One of the more unexpected treats at this year’s Goodwood Revival was coming across a slice of French village life, authentic (of course) down to the smallest detail. It came with everything you would expect: a café, baguettes galore, gendarmes, boules in the dusty square, the obligatory Citroen Traction Avant, and – bicycles. Lots of bicycles. In fact even a bicycle shop: Bicyclette d’Aubigny.
Amid all the raging horsepower at this year’s Revival, pedal power was taking a place in the spotlight as never before, and with good reason: to mark the 100th running earlier in 2013 of the Tour de France road race.

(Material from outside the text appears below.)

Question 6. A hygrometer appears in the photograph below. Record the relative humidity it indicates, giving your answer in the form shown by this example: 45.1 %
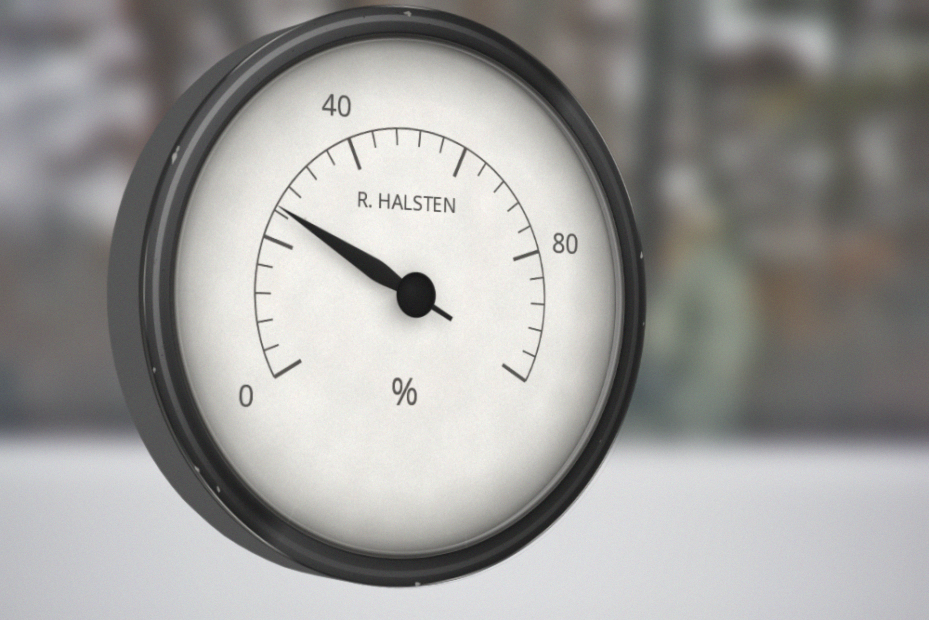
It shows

Ever since the first Tour took place in 1903 this legendary event has attracted heroic racers and passionate supporters in equal measure – a combination guaranteed to appeal to fans of motor sport as much as committed cyclists.
And so it proved, as our video capturing this so-very-Gallic highlight of this year’s Revival shows. The Aubigny square was packed with visitors taking a break from the racing GT40s and enjoying a uniquely French take on road racing over the years.

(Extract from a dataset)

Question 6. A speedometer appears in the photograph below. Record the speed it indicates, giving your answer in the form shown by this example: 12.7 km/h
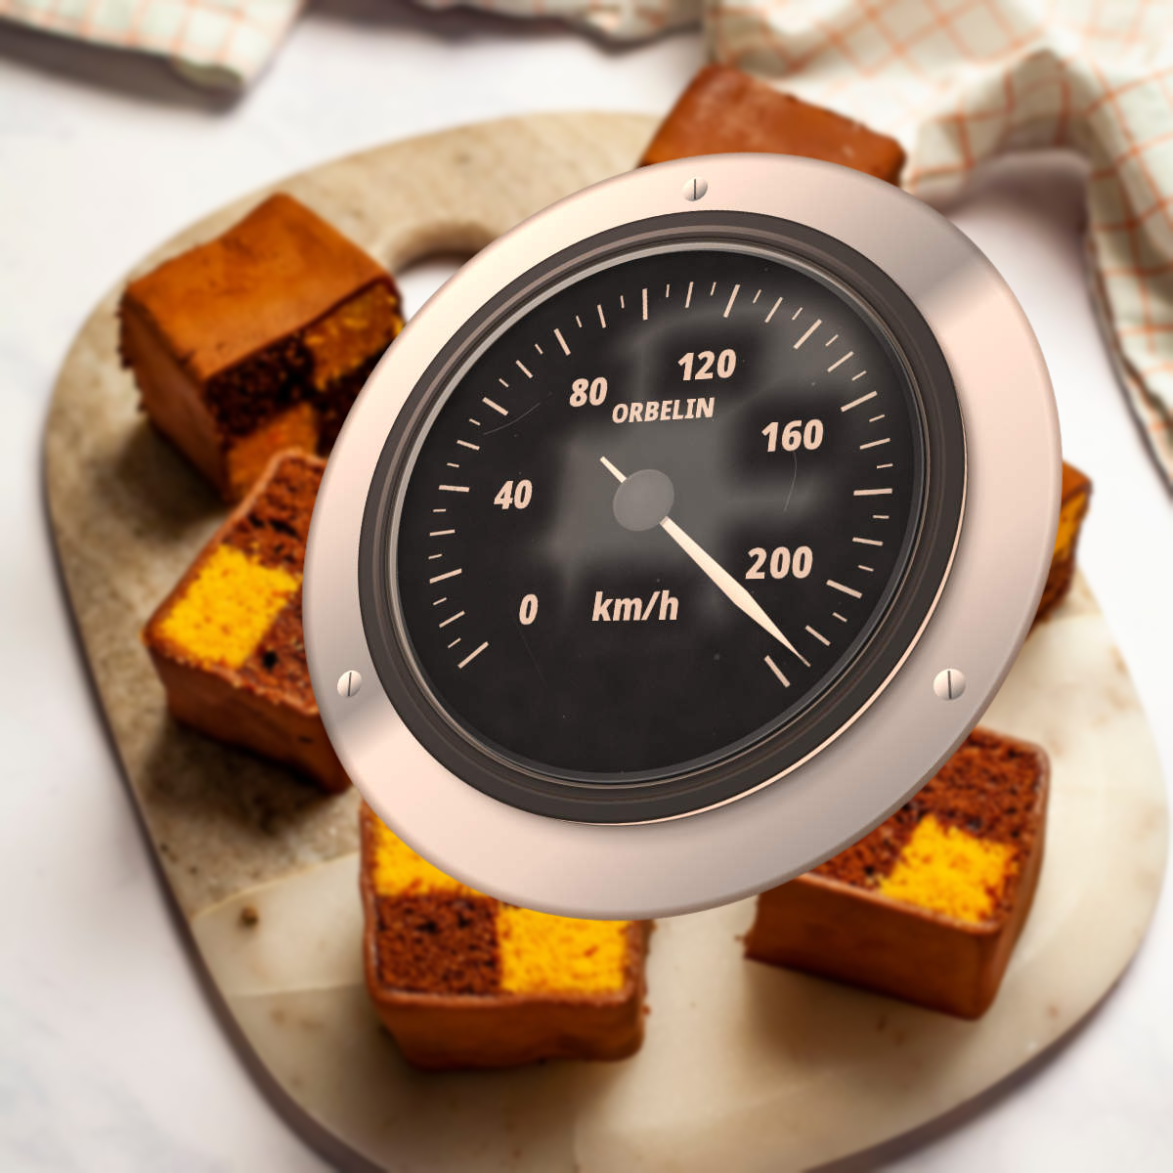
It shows 215 km/h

Tim Gunn, normally of the Old Bicycle Showroom but keeper of the Bicyclette d’Aubigny for the big weekend, is our chief guide for this whirlwind ride through Tour de France history. Along with fellow enthusiasts we hear how difficult the turn of the century bikes were to ride (no brakes!), and how they developed into sleek racing machines like the 1960s Rossignoli on which Sir Chris Hoy led out the parade of riders for demonstration laps around the Motor Circuit.
What the racers rode, what they wore – woollen shorts anyone? – what sustained them (often beer and cigarettes) and how you can still find Tour de France-style bicycles lurking unloved in French barns today all come together in our exclusive video. Pedal power at Goodwood? Bien sûr!